I think it really depends on how you interacted with your exes while dating/being with your husband, whether you had previous arguments with your husband regarding your exes, how you and your husband handled those “arguments”, etc.
I had similar experience with my Fiance, in that I eventually asked Fiance to not mention his ex.
However, our situation was as such:
When Fiance and I just started dating, he casually told me things about his ex, such as what she said to him, what he did with her, what they did together etc.
She was his first long term relationship. Fiance was/is my first and only serious relationship.

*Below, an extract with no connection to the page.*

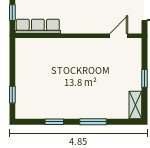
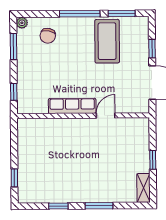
row of seats: (38, 26) -> (72, 106), moved
door: (119, 36) -> (106, 116), moved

I constantly reminded me to not tell me stories of her, because it makes me feel terrible, and makes me compare myself to her, and wonder stupid stuff like “did he do this with her too?” and “there is no first for him”. I was very bitter, because time and time again, I felt that while everything we said/did/shared was so precious and special to me because everything was a first for me, to my Fiance, it was one of those “been there done it” – esp when he didn’t want to celebrate valentine’s day and I found out later that he and his ex used to buy each other stuff and write each other cards for V-day.
Then I found female products lying around his bathroom, found a whole mound of love letters and cards she wrote to him while cleaning the house with him, saw a whole bunch of pictures of her on his personal website (though very casual ones along with general pics) – and at some point, Fiance even told me “I saw that my ex got a new bf on FB, and it made me sad”.
Of course, when I constantly came to tears and told him that it hurts me very badly, that he is inevitably making me feel horrible by leading me to compare myself to her, etc, all he would say is that he has no feelings for her and that I’m the only one for him.
However, when things happen to you over and over again, wounds don’t heal properly. No mater how many times he tells you that “you are the only one”, you start doubting those words, and you are reminded of past things when a new thing happens.
One good thing was that we both decided to get rid of our FBs in the beginning of our relationship – so the whole ordeal of “contacting (or stalking) an ex” was gone.
But eventually, it came to the point where I had nightmares of this ex of his – and I’ve never even met her. It was as if I was being haunted by her shadow, and it was killing me inside. I just couldn’t get her out of my stinking head. Fiance had made enough mistakes that his ex became a part of our relationship, in a very negative, weird way.
No doubt, I love my Fiance and he loves me very much – but the simple mistakes he made in the beginning of our relationship (which he thought nothing of – he was coming out of his first long term relationship and he didn’t know how to end it, sweep it aside, and start a new relationship on a clean slate. And I of course, did not understand why or how he could leave those things around for me to see so plainly, say those kinds of words to me – especially because I have never experienced a proper relationship before meeting him) scarred me so badly that it took me a very very long time to get over with.
After we got engaged, Fiance took his time to organize all of his pictures (on his computer), so that I won’t need to see any pics of him and his ex. They’ve dated for 4-5 years, so there were tons of pictures of them traveling together, etc – but he took his time to organize them and tuck them away – because he understood how much it hurt me before.
Now he understands me more, and I am more understanding of him.
He apologized for hurting me and making me cry from his insensitive mistakes, and I apologized for not being able to understand and accept his previous relationship.
But I think it worked out for us because there was that mutual understanding and apology.
Had Fiance pushed the whole “hey, she’s my past and i got no feelings for her, so get over it. I’m going to continue exactly the way I’ve been, even though it hurts you.”, I would’ve left him, and left him with full of scars.